I don't even understand how WoW works  I played the trial version for like 15 minutes then uninstalled. Few of my friends laughed at me for picking LoL over WoW but I was bored of that Runescape like shit, at least thats what it seemed like to me at that point in time.

If I ever play another internet game, it'll be Guild Wars. That shit looks intense.


----------



## Gogeta (Jan 4, 2013)

Darth said:


> Salce streaming AP Jax mid right now.
> 
> Lol dat shit is actually strong wth.



I saw my mentor playing that shit.

Gunblade + Sorcerers + Lich Bane

Beast.
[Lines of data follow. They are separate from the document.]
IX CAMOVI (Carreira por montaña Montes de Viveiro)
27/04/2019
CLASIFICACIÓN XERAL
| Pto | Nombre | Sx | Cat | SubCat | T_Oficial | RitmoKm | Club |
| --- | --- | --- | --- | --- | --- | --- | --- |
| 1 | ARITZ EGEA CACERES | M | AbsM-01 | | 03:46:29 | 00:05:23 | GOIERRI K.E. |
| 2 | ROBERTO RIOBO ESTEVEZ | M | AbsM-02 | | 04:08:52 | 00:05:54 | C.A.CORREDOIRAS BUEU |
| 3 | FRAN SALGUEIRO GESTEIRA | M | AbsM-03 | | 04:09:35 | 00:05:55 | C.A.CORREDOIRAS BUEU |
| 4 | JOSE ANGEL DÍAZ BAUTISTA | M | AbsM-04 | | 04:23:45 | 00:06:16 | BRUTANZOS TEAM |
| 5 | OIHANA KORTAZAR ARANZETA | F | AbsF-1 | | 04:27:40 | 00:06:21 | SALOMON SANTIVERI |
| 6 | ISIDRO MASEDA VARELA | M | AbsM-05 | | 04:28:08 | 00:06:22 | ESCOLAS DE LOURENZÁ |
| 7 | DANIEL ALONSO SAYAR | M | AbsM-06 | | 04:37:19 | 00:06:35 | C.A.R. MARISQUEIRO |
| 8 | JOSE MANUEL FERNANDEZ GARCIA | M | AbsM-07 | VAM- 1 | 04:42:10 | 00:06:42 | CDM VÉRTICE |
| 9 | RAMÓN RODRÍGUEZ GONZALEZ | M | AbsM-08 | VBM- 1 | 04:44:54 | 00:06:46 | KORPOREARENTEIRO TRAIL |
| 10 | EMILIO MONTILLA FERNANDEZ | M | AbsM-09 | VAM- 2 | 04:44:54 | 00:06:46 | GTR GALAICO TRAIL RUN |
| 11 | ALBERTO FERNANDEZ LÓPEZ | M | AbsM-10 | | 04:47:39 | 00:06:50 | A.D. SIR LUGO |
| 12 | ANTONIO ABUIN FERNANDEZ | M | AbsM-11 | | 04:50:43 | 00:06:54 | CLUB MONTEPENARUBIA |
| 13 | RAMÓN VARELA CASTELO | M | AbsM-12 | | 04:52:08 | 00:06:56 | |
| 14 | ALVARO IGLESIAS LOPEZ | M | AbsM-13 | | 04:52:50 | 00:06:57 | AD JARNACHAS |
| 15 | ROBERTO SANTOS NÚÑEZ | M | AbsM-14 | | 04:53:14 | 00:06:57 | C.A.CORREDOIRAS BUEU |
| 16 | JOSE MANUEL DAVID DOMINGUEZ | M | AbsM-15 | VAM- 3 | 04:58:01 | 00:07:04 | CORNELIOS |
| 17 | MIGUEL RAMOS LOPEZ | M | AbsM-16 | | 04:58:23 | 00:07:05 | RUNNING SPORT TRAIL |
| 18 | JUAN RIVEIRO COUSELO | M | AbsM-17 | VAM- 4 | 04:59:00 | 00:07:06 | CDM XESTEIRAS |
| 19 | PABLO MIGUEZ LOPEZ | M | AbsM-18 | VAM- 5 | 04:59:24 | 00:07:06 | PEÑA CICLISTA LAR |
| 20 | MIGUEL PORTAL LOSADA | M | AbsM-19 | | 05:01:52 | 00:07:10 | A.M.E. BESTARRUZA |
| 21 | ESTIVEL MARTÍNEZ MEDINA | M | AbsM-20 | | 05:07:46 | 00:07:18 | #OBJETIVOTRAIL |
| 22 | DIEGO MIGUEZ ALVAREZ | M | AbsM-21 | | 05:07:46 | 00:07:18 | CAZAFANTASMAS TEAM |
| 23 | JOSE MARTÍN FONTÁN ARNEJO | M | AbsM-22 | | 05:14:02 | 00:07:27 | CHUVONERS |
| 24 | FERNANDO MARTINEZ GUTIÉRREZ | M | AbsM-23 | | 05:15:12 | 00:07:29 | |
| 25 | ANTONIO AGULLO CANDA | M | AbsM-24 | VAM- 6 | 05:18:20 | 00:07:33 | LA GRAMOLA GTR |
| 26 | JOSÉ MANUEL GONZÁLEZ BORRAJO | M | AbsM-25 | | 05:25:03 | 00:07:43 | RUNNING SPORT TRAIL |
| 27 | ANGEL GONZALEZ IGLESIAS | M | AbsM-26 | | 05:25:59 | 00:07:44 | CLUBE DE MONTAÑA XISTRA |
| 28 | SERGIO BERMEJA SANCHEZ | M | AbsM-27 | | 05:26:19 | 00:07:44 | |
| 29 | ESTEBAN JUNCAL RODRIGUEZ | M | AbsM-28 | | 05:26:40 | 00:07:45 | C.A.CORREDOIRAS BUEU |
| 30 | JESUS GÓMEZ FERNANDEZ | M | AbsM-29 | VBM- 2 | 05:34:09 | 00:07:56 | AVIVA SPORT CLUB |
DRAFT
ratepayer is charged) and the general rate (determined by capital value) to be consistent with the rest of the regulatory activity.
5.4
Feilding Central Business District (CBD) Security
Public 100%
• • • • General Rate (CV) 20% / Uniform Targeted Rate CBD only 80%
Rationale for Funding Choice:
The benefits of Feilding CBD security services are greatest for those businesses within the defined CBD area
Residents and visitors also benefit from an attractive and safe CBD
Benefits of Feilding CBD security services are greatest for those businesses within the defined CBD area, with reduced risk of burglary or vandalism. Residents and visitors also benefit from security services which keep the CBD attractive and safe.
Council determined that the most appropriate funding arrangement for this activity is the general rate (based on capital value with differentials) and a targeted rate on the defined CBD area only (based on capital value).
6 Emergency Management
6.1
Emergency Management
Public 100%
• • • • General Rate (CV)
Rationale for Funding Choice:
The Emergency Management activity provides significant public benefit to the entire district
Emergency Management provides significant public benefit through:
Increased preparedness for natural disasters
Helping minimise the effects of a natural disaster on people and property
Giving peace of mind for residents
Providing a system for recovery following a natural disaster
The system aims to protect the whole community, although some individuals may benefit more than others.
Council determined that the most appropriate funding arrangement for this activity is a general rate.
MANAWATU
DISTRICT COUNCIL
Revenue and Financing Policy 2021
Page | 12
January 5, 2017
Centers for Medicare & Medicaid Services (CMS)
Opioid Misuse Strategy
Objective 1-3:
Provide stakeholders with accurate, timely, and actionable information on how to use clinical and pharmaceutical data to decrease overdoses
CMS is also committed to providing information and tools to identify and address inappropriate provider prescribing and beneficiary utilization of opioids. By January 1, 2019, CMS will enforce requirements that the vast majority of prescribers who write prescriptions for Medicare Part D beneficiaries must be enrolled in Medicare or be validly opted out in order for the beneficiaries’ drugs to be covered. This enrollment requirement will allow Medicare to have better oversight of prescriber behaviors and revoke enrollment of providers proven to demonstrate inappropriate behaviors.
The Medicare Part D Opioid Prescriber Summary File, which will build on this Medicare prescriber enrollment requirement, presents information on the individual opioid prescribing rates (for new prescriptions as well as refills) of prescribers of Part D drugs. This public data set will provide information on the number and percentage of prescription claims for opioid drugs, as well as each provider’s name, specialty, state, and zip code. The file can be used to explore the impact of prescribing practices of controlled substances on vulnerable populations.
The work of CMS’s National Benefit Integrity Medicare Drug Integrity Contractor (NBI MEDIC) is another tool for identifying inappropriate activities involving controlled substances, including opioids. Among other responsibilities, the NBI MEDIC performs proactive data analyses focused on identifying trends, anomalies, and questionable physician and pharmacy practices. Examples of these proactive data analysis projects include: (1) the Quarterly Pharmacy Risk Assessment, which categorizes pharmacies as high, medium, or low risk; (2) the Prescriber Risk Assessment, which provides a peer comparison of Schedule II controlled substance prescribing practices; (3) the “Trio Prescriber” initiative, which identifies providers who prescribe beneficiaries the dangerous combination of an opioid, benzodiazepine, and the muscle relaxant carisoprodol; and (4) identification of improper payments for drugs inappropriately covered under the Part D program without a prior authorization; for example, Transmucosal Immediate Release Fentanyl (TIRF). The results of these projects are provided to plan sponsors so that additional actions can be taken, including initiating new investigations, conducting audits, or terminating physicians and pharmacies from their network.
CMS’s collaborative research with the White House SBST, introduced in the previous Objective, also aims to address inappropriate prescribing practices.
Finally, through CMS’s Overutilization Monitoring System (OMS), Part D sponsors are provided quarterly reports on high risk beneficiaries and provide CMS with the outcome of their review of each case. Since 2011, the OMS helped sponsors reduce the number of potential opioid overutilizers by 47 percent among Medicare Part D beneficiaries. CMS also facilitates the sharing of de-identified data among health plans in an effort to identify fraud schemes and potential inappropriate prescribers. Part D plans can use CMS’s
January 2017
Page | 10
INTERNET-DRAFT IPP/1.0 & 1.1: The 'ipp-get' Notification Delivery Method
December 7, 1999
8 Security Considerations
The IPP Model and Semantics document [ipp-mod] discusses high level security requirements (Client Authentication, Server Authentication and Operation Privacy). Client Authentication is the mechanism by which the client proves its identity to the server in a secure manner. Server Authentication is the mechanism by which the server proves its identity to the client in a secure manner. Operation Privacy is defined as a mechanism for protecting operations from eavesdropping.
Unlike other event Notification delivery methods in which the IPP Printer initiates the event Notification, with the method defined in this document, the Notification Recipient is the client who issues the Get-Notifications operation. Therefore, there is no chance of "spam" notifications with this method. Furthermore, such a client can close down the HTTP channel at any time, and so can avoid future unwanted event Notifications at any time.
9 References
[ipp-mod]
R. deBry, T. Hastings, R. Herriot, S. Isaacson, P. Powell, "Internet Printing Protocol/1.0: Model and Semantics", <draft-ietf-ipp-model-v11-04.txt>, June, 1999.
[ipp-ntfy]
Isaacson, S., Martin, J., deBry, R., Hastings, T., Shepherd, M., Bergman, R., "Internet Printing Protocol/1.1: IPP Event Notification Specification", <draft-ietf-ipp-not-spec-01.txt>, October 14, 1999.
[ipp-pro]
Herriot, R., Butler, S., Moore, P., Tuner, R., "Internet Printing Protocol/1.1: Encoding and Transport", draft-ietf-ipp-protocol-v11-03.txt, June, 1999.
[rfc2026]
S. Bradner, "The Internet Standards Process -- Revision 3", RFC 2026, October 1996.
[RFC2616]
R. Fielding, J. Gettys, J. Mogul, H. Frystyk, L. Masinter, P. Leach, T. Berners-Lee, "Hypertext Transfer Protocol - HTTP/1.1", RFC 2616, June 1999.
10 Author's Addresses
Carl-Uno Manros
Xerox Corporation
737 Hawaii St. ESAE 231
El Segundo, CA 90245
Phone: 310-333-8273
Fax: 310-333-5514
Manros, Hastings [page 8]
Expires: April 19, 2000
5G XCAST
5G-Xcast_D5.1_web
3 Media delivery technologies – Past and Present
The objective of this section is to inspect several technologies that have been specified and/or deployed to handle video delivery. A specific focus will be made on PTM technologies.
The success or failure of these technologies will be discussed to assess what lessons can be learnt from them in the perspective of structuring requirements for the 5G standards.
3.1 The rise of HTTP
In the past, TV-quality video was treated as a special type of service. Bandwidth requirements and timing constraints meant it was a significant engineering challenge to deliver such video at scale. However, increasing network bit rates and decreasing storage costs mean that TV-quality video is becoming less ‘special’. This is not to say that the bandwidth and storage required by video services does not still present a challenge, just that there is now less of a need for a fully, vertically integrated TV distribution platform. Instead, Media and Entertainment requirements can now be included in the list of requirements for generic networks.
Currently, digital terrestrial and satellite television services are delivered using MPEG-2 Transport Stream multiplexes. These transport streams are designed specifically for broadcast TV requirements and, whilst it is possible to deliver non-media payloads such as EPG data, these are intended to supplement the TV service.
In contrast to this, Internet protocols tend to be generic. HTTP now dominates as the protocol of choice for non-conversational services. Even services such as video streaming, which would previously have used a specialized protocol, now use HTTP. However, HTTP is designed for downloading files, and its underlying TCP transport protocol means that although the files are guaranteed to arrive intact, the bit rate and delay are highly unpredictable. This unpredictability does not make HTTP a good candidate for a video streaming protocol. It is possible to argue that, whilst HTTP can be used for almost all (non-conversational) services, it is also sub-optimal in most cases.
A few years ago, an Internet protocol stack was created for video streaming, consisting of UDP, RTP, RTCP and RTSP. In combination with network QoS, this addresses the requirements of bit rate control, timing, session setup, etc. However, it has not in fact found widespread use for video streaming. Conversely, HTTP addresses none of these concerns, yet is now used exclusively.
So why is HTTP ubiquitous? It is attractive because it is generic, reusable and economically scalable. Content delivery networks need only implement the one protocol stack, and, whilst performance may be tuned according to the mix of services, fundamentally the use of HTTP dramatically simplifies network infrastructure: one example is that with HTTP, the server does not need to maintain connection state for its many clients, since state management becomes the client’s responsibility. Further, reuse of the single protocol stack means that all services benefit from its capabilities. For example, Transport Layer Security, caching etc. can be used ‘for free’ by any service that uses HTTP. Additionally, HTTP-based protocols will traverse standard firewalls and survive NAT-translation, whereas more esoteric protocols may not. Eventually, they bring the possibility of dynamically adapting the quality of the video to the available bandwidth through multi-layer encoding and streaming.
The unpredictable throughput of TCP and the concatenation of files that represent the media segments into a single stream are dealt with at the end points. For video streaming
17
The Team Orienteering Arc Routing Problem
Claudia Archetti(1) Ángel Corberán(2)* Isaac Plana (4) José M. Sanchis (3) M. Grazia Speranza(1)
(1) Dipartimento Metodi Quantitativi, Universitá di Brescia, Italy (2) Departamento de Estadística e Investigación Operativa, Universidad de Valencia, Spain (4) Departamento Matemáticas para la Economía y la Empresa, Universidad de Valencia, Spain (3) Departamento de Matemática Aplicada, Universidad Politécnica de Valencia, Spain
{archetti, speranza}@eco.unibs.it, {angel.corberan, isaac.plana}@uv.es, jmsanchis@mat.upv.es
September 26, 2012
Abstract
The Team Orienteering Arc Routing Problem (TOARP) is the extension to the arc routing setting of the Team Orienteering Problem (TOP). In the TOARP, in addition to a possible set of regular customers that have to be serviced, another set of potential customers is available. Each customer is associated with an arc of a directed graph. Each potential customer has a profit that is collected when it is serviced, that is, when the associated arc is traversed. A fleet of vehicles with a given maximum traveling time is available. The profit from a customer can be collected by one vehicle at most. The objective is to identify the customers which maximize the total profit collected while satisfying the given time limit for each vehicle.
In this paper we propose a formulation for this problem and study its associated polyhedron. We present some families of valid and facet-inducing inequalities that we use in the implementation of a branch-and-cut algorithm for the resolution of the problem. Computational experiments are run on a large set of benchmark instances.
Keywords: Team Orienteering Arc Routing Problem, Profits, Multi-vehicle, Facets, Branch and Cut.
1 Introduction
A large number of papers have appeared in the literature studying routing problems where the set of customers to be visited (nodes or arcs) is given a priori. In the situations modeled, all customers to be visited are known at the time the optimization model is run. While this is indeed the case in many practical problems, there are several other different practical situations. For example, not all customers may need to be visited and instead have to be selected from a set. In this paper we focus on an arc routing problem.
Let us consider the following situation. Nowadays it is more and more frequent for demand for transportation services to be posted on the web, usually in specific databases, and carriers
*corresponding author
Casually beating tanks like nuthin.


----------



## FLORIDA MAN (Jan 4, 2013)

That's what I'm saying.

You don't even have to deviate from much of a Jax build to play that shit.

Gunblade/Sheen->Guinsoo's. DFG/Deathcap.

ggggggggggg


----------



## Darth (Jan 4, 2013)

That sounds like a hybrid build outside of dfg and deathcap.


----------



## Darth (Jan 4, 2013)

Fuck. I want to watch Salce's stream but my horrible ass internet is lagging it like hell. 

So sad.


----------



## FLORIDA MAN (Jan 4, 2013)

Jax is always hybrid. Just people tend to go the "AD route" which involves a Triforce.

He just scales so well with AD and AP both. Gunblade, LB, DC, DFG, rageblade. It is too legit. Ultimate duelist build.


----------



## FLORIDA MAN (Jan 4, 2013)

And is Epik reforming or what.


----------



## Darth (Jan 4, 2013)

WAD said:


> And is Epik reforming or what.



If they win S3 Qualifiers than Dan Dinh, Westrice, Salce, and Goldenboy are all like fuck yeah lets do this. 

Chu8's more or less said he's not going to pursue professional gaming so he's probably just gonna be in it for the qualifiers. Meaning they need to find a new AD if they do manage to win. 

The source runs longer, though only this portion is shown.